# Tasks and exercises
a) Answer these questions about the Tenerife crash passage:
(i) At what hour did Olson find out that her husband was alive?
(ii) How many days after the accident were the Hecks flown back to the United States?
(iii) In what month and year did Floy and Elmer have their first date?
b) Rewrite the stretch of the Tenerife crash passage from "The Hecks were" through "really healthy again.", replacing "stretcher" with "gurney".

# Text passage
--------------------------------------------------

That was when she started praying, Olson said. She crawled away from the wreck before the explosions, caused by burning fuel, began. She looked back twice and realized that she would have been cremated if she had stayed near the plane, she said.

She wasn’t afraid during the escape, Olson said. “I’ve often wondered why. I didn’t have fear, and I can’t explain it because I’m a very emotional person. I’m emotional at a wedding, I’m emotional at a funeral, I’m emotional at a sad movie, and yet I haven’t been emotional about this. I just knew I had to keep going” to get away from the crash site.

Advertisement

Taken by emergency workers to a Tenerife hospital, Olson did not find out until midnight that her husband was alive in another hospital.

Government Plane

The Hecks were transported back to the United States on a government plane three days after the accident. “He was on one stretcher, and I was on another,” Olson said. They were not able to really talk until they reached California, she said. Heck was immediately hospitalized at the UCI Burn Center.

Olson was treated as an outpatient at UCI for her burned right hand, strained tendons and sprained ankle. She limped for a year, she said. Heck, who contracted hepatitis, was never really healthy again.

After Heck’s death, two matchmakers, George and Marge Sutton of Newport Beach, began talking to Floy Heck about Elmer Olson, a recent widower who was her neighbor. The Suttons also started telling Elmer about Floy.

“Neither one of us was interested in getting married again,” Floy Olson said, “but our friends worked very hard to get us together.” Eventually the friends succeeded. Floy and Elmer’s first date was in July, 1982, and five months later they were married.

“It was a quick romance, and yet we really knew each other far better than I would say the average young people do,” she said.

Advertisement

Church Members

Both active members of the interdenominational Calvary Church of Santa Ana, the Olsons share strong interests in music and have done some long-distance traveling together, flying to Israel, Hawaii and Scandinavia.

The 1983 Israel trip was Floy’s “first big trip” after the crash, “and I wasn’t sure how she was going to react” to it, Elmer said. But the journey went smoothly.

“As long as I was up in the air, I was fine,” Olson said. “The takeoff and landing are the times when I’m tense. I wouldn’t use the word ‘scared.’. . . I would say that in flying, I am somewhat alert, and I don’t feel comfortable with those air pockets.”

Other Leisure World residents have different feelings about surviving the accident.

Lura Waldrip said she and her husband, Herbert, both jumped from a wing of the Pan American jet after the collision. Her leg was broken in the fall, Waldrip said, but Herbert “put his arms under me and dragged me away.”

--------------------------------------------------

# Given entries
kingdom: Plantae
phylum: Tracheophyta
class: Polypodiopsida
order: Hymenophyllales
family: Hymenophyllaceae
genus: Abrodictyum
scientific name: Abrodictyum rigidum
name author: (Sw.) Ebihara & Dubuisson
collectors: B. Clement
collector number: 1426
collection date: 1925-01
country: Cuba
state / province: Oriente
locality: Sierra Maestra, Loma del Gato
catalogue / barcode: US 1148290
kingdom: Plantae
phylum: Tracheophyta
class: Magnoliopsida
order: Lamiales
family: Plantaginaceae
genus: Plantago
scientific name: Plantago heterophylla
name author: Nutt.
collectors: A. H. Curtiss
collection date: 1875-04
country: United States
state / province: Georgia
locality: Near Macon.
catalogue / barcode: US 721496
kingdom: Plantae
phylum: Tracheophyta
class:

--------------------------------------------------

# Task answers
a)
(i) Midnight
(ii) Three days
(iii) July 1982

b)
The Hecks were transported back to the United States on a government plane three days after the accident. “He was on one gurney, and I was on another,” Olson said. They were not able to really talk until they reached California, she said. Heck was immediately hospitalized at the UCI Burn Center.

Olson was treated as an outpatient at UCI for her burned right hand, strained tendons and sprained ankle. She limped for a year, she said. Heck, who contracted hepatitis, was never really healthy again.